INFORMATION GIVEN:
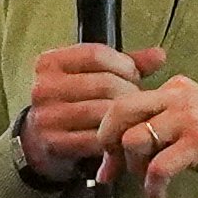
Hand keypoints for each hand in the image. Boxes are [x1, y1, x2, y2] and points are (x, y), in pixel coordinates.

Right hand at [18, 43, 155, 181]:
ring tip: (131, 120)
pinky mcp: (53, 143)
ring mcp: (47, 116)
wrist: (39, 142)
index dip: (123, 65)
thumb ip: (124, 64)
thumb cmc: (71, 104)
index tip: (132, 75)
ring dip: (125, 118)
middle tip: (137, 103)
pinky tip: (120, 138)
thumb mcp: (91, 76)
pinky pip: (96, 139)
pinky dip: (114, 139)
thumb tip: (159, 55)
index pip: (96, 54)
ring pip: (103, 112)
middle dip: (129, 93)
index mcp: (50, 62)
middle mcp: (44, 87)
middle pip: (104, 83)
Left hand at [98, 73, 197, 197]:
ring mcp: (190, 117)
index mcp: (175, 88)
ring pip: (135, 139)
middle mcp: (179, 95)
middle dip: (108, 144)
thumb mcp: (189, 129)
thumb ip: (155, 133)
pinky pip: (157, 167)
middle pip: (119, 110)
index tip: (108, 161)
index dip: (107, 133)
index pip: (124, 101)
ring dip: (134, 169)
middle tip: (112, 171)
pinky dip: (153, 188)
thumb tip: (112, 155)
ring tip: (149, 184)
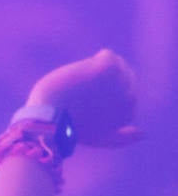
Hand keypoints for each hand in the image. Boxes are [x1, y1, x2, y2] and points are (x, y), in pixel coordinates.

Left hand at [26, 49, 141, 147]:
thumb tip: (143, 134)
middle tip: (80, 95)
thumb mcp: (99, 139)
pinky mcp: (110, 68)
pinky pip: (108, 56)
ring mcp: (121, 82)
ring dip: (95, 71)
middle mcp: (130, 97)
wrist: (51, 121)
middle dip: (102, 81)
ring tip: (78, 87)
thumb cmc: (70, 130)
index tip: (86, 103)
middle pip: (122, 76)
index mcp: (129, 112)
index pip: (126, 91)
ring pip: (115, 65)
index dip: (102, 94)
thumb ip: (122, 138)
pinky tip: (81, 75)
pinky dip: (93, 61)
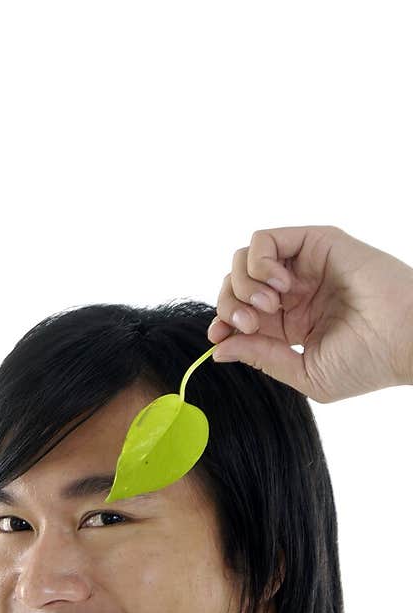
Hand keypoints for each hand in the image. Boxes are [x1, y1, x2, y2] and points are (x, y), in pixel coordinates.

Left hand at [207, 225, 412, 400]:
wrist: (405, 340)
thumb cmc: (367, 362)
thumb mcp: (305, 372)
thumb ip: (262, 357)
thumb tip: (218, 349)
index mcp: (290, 323)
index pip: (238, 314)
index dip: (222, 323)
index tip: (218, 336)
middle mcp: (293, 292)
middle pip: (234, 285)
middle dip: (229, 306)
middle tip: (251, 323)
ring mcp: (302, 266)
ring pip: (243, 260)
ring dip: (243, 284)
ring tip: (269, 306)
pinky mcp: (314, 243)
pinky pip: (264, 240)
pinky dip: (259, 262)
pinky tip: (280, 286)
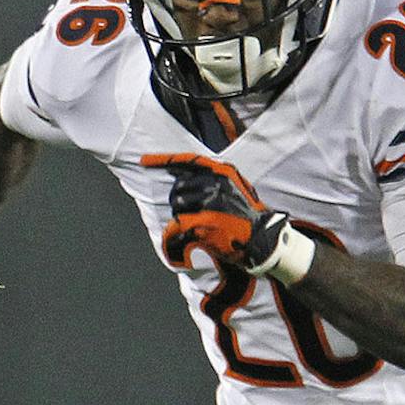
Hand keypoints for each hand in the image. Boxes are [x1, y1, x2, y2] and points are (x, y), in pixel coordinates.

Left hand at [160, 157, 291, 272]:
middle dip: (179, 204)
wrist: (261, 241)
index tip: (142, 160)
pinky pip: (177, 228)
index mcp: (222, 172)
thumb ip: (209, 179)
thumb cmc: (244, 216)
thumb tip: (177, 173)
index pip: (187, 161)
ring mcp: (210, 203)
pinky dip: (176, 239)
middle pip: (177, 190)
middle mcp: (216, 184)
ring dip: (181, 221)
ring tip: (199, 228)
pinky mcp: (204, 223)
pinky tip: (188, 245)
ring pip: (177, 209)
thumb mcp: (233, 188)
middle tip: (194, 216)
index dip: (162, 160)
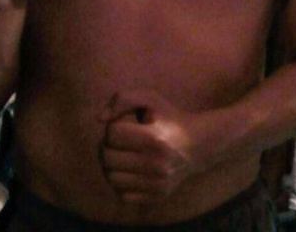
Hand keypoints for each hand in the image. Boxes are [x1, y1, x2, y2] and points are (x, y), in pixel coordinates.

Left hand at [98, 89, 198, 203]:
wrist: (197, 144)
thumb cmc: (168, 117)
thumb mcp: (150, 98)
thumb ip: (123, 99)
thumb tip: (99, 119)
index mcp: (155, 138)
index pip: (112, 134)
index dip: (113, 126)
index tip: (124, 125)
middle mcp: (158, 164)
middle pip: (107, 158)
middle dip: (107, 146)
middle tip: (118, 141)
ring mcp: (158, 183)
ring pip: (111, 178)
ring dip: (110, 165)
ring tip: (121, 155)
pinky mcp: (157, 196)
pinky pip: (122, 194)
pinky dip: (121, 182)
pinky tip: (130, 170)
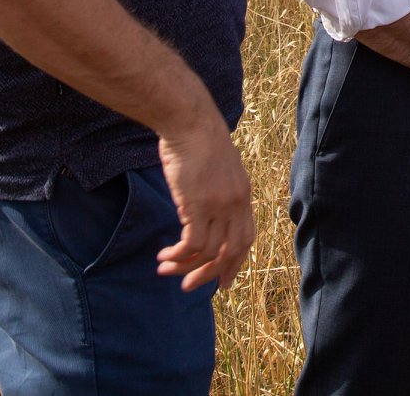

EXERCISE BRIEF:
Output should consist of the lines above from the one with "wrist: (405, 340)" down to the one with "ring tip: (199, 228)", exact and without pictures.

ANSWER FOR THIS EXERCISE:
wrist: (405, 340)
thumb cmc: (367, 362)
thumb mcp: (305, 372)
thumb ip: (262, 357)
thumb tip: (218, 349)
index mcp: (290, 323)
index pip: (238, 314)
index dip: (222, 323)
index tip: (218, 336)
middle mcp: (293, 292)
middle pip: (234, 285)
middle dip: (229, 306)
middle tip: (251, 323)
ring mcp: (302, 266)
ring pip: (243, 260)
ring dip: (243, 284)
ring tip: (269, 306)
pinky mcp: (314, 243)
pinky pip: (264, 240)
pinky dip: (259, 262)
pinky tip: (280, 286)
Hand keypoints for each hand in the image. Boxes are [x1, y1, x2, y2] and points are (x, y), in pixel coordinates.

Left hand at [160, 157, 291, 272]:
middle dip: (179, 204)
wrist: (261, 241)
index tip: (142, 160)
pinky pip: (177, 228)
index mcp: (222, 172)
thumb ip: (209, 179)
thumb cmc: (244, 216)
thumb tip: (177, 173)
index pip: (187, 161)
ring mcp: (210, 203)
pinky dip: (176, 239)
middle pip: (177, 190)
middle mcp: (216, 184)
ring dip: (181, 221)
ring tip: (199, 228)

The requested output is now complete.